(Selected text)

A new report1 from the University of Michigan (Ann Arbor, Michigan, USA) and funded by the de Beaumont Foundation (Bethesda, Maryland, USA) public health group issued recommendations aimed at better involving local health departments in decisions such as those made in Flint, Michigan, where a lack of corrosion controls recently led to lead-tainted drinking water for residents.
According to report organizers, the findings were issued to better diagnose what legal changes could be needed to prevent a similar crisis from occurring elsewhere.
“The Flint water crisis exposed jurisdictional gaps, overlaps, and inconsistencies in the state and federal legal frameworks that elicited confused and ultimately deleterious policy responses,” writes Peter D. Jacobson, a Michigan professor and leader of a five-person project team. “Consequently, this produced missed opportunities to mitigate the crisis.”
High levels of lead were detected in drinking water in Flint homes in early 2015, and corrosion of the water distribution system’s service pipes and solder was the cause of lead leaching into the water, according to researchers who studied the situation.2
Prior investigations had found failures at all levels of government3 in responding to the crisis, including both the Michigan Department of Environmental Quality (MDEQ) (Lansing, Michigan, USA) and the U.S. Environmental Protection Agency (EPA) (Washington, DC, USA).
Investigators cited the MDEQ’s failure to order the required corrosion controls on lead service lines when Flint changed its water source in 2014 from a treated system in Detroit, Michigan, to the local Flint River as part of a plan to cut costs. Flint switched back to its original water supply in late 2015, but it was too late to reverse the damage to the pipes.
Emergency Manager Laws
One significant problem in Flint was that a state-appointed emergency manager’s jurisdiction over the crisis “undermined the local government’s ability to respond,” according to the report.
“Once the emergency manager took over, city agencies could no longer act, although state, federal, and county agencies retained legal authority to intervene,” Jacobson says. For example, the report says the Flint Department of Public Works asked MDEQ about adding phosphate as a corrosion control agent to the water, but MDEQ advised that such a decision would be made after completing two six-month monitoring periods. That practice was in violation of the federal Lead and Copper Rule, the authors say.
To address the problem, the report recommends changes to emergency manager laws, which include explicit requirements that: emergency managers consider the public’s health in decision-making, local public opinion is considered, states develop a rigorous process for public participation and engagement in decisions once an emergency manager is appointed, and cost is prohibited from being the primary factor in decisions directly affecting public health and safety.
“Because the governor appoints an emergency manager, the state must develop a monitoring and oversight process to ensure democratic accountability,” Jacobson says. “Merely deferring to the emergency manager’s decisions without proper oversight was a major factor in the Flint water crisis. There must be a mechanism for local residents’ concerns to be heard.”
Other suggestions include a mandate that emergency managers consult with appropriate experts when proposing changes, and replacing a single-person emergency manager with a three-person team comprised of a financial expert, a local government operations expert, and a local ombudsman.
State, Federal Oversight
The report also called on the EPA to more closely examine “the culture of a state environmental agency” before granting primary supervision and enforcement responsibility for public water systems.

(End Selected text)
(Source information)

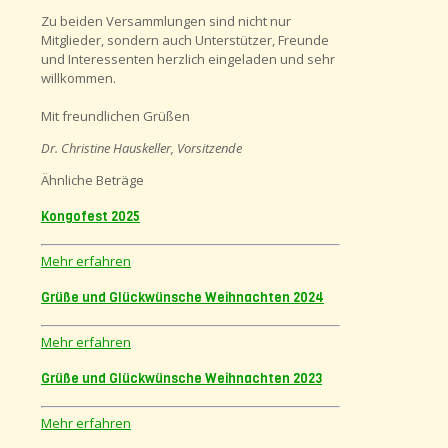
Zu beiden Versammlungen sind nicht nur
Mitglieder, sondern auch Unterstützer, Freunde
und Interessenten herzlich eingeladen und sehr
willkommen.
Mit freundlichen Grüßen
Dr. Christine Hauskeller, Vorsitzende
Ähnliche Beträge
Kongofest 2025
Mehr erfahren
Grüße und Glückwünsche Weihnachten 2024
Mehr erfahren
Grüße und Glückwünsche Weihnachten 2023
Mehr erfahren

(End Source information)
(Source information)

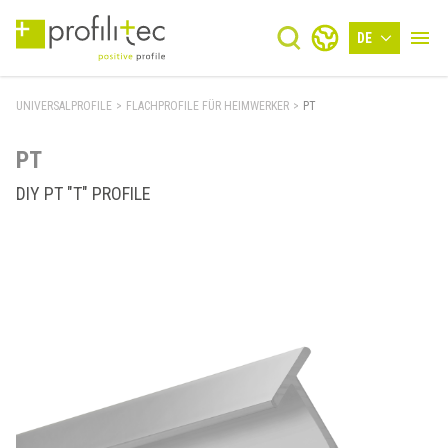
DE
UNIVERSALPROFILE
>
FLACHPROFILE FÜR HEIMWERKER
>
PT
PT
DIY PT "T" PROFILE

(End Source information)

## Work instruction 1
Set down the passage of the Flint water crisis article that begins with the words "To address the" and ends with the words "health and safety.", copying it word for word.
## Work instruction 2
According to the Flint water crisis article, why must the state develop a monitoring and oversight process for emergency managers? Answer in one to three sentences.
## Work instruction 3
Write what comes next in the Flint water crisis article, picking up after its last sentence.

## Expected answer 1
To address the problem, the report recommends changes to emergency manager laws, which include explicit requirements that: emergency managers consider the public’s health in decision-making, local public opinion is considered, states develop a rigorous process for public participation and engagement in decisions once an emergency manager is appointed, and cost is prohibited from being the primary factor in decisions directly affecting public health and safety.

## Expected answer 2
The governor appoints the emergency manager, so the state must develop a monitoring and oversight process to ensure democratic accountability. Merely deferring to the emergency manager's decisions without proper oversight was a major factor in the crisis.

## Expected answer 3
“Perhaps a more rigorous review of state programs is appropriate,” Jacobson writes. “Without a doubt, deficient agency cultures undermined effective implementation of the laws. For instance, the unwillingness to share bad news impeded opportunities to take more aggressive measures.”
In general, the report says public health agencies and local officials should be more involved in regulating major public water supplies. To accomplish this, the report calls on state environmental laws to require additional local health department participation in permitting processes. The authors add that local health departments would need adequate funding to perform this function.
The report singles out making new treatment determinations as an example where a local health department should be directly involved and carefully monitoring all associated health indicators, such as whether to install corrosion controls.
Separately, the report also calls on state environmental agencies to develop regulations requiring coordination with state and local health departments regarding actions to be taken and when to notify the public of an environmental disease outbreak.
Public Health Code
In the Flint crisis, the report authors say the primary problem was with implementation, rather than the structure of the state’s public health code. As such, addressing the implementation failures should be a priority for avoiding future similar crises, the authors explain.
“Public health should have a greater role in preventing exposure to environmental health threats,” Jacobson writes. “This function should not be managed solely by environmental agencies.”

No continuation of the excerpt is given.